From Fragile Prototype to Stable Platform
The first version was a rushed proof-of-concept, built in a week using Claude’s AI assistance and a stack of Streamlit, PostgreSQL, and the Gemini API. It worked—barely. The AI-generated code produced a dashboard with random stats, malformed database tables, and inconsistent outputs. After prelims, the developer scrapped it entirely and rebuilt from scratch using Django and LangGraph, prioritizing maintainability over speed. The lesson? Unsupervised AI coding may validate ideas quickly, but it’s a liability for production.

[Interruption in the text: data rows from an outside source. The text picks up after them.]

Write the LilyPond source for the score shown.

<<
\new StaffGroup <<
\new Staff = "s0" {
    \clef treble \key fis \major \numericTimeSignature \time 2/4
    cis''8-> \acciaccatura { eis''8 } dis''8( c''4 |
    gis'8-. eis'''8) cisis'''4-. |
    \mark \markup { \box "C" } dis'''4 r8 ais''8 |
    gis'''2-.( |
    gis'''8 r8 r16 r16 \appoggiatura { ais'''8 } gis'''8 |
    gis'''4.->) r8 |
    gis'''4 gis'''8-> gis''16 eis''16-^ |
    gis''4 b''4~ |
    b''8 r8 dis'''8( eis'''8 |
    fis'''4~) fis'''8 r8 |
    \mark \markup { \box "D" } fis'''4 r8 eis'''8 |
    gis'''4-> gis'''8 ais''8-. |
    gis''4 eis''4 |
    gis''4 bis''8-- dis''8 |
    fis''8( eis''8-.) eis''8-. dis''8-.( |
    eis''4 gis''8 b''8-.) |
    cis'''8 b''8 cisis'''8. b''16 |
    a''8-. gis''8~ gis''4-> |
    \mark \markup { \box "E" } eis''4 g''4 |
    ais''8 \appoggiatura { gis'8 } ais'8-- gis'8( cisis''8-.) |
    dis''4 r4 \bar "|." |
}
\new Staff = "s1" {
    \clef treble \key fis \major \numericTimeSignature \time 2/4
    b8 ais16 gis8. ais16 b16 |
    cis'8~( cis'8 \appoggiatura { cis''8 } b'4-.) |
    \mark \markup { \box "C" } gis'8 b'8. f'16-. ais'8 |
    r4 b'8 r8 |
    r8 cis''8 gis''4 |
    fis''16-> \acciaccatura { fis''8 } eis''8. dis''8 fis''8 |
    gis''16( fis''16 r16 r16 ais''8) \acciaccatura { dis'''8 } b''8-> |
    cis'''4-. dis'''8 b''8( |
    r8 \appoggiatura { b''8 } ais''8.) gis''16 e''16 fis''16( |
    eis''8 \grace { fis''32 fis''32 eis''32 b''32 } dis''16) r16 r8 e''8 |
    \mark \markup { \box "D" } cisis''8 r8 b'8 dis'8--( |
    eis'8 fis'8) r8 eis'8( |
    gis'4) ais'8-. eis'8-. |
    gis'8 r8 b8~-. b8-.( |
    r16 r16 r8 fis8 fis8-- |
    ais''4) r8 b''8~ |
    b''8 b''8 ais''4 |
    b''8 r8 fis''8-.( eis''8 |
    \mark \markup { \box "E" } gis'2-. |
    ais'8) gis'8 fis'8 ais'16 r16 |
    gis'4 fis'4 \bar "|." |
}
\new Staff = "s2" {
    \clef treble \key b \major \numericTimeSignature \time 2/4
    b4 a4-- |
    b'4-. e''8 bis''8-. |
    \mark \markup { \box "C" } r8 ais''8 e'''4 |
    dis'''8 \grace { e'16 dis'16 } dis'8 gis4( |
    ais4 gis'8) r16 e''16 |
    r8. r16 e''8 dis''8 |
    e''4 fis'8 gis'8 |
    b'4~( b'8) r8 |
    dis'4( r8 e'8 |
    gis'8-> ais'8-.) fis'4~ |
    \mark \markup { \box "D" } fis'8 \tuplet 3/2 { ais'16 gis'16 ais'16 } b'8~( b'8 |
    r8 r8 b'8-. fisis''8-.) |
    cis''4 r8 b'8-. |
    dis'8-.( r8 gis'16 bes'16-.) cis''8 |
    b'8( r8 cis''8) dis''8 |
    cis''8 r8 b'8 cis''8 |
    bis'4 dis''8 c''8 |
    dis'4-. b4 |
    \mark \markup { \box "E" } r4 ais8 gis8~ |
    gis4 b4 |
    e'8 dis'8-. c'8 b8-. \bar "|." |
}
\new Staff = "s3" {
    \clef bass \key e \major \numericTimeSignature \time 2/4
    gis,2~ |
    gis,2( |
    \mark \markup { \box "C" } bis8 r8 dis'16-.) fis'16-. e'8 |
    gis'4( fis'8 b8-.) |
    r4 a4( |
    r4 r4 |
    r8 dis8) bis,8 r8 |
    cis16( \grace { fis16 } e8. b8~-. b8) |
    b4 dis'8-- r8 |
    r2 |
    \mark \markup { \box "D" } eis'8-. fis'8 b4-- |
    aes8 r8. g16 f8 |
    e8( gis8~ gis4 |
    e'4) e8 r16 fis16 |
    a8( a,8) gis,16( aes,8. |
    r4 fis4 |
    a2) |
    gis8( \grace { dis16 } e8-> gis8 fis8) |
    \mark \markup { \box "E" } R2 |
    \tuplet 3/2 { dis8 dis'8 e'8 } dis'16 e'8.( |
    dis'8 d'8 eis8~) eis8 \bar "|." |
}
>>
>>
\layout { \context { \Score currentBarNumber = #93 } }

Intentional Tooling, Zero Spending
The final build relies on targeted AI assistance rather than full automation. The developer writes core architecture in Neovim, then uses agents (Claude, OpenCode, Pi) for precise edits—like transforming a login page into a signup flow. By avoiding free-tier hopping and focusing on intentional edits, they kept costs at zero while ensuring code quality. The real work, they note, happened in the eight months of experiments: refining hybrid ML/LLM systems and tightening quality controls. The agents merely kept the foundation clean enough to iterate.
ExamIntelligence.app isn’t a shortcut to top grades—it’s a critique of how exams are designed. By automating the grind, it frees students to ask better questions.